AVS 56th International Symposium & Exhibition | |
MEMS and NEMS | Thursday Sessions |
Session MN-ThP |
Session: | MEMS and NEMS Poster Session |
Presenter: | J. Kim, University at Buffalo, the State University of New York |
Authors: | J. Kim, University at Buffalo, the State University of New York J. Yang, University at Buffalo, the State University of New York M.M. Slaughter, University at Buffalo, the State University of New York G. Kim, University at Buffalo, the State University of New York Y.-K. Yoon, University at Buffalo, the State University of New York |
Correspondent: | Click to Email |
Since the cytoskeletal properties of the cells cultured in two-dimensional (2D) culturing environment are different from those of the real biological cells constituting three-dimensional (3D) organs, the in-vitro cytokinetics from a 2D scaffold cannot be applied to in-vivo 3D cell culturing study. In this research, a 3D tripod honeycomb shape scaffold array fabricated using automated dynamic mode multidirectional ultra violet (UV) lithography [1] has been demonstrated for efficient 3D cell culture. A unit element of the scaffold consists of honeycomb shape confinement on the top, three posts at the bottom, and tapered openings in the side walls. This architecture provides advantageous properties for 3D cell culture: (1) sufficient nutrient supply paths through the openings in the side walls, (2) mechanically stable tripod structure, (3) moldable 3D geometry useful for mass production with various material selection, and (4) structural flexibility amenable to further 3D macro shaping. SU-8 (negative tone photoresist) mold masters made by multidirectional lithography, replicas with biodegradable polymer (poly lactic-co-glycolic acid: PLGA) after micromolding, and macroscopically deformed scaffolds are successfully demonstrated. As a test vehicle, retinal cells [2] are successfully cultured on the fabricated PLGA scaffold.

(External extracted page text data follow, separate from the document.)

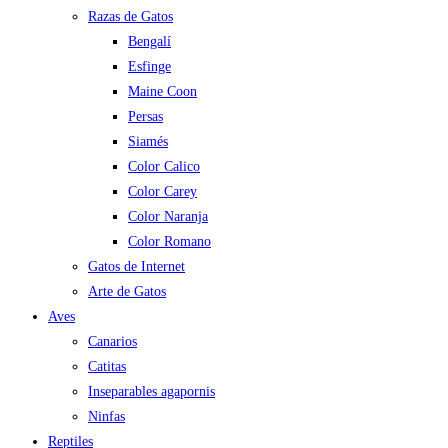
Razas de Gatos
Bengalí
Esfinge
Maine Coon
Persas
Siamés
Color Calico
Color Carey
Color Naranja
Color Romano
Gatos de Internet
Arte de Gatos
Aves
Canarios
Catitas
Inseparables agapornis
Ninfas
Reptiles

Polydimethylsiloxane (PDMS) has been used to make a negative form of the mold master. A broad range of materials can be used for the final polymeric structure. In this research, PLGA has been cast to form a final scaffold.
The structural compliance associated with the tapered sidewall provides macroscopic flexibility, one of the unique merits of this architecture. A rounded scaffold for the potential usage of artificial blood vessels or other implant devices is demonstrated. A unit scaffold layer has a height of 300mm and multilayer scaffolds can be implemented for much thicker 3D cell culturing by stacking multiple layers.
[1] J.K. Kim et al, “Automated dynamic mode multidirectional UV lithography for complex 3-D microstructures,” Proceedings of IEEE Micro Electro Mechanical Systems, Jan. 13-17, 2008, Tucson, AZ, pp. 399 – 402.
[2] X Luo et al, “Susceptibilities to and Mechanisms of Excitotoxic Cell Death of Adult Mouse Inner Retinal Neurons in Dissociated Culture,” Invest Ophthalmol Vis Sci., 45 (2004), pp. 4576–4582.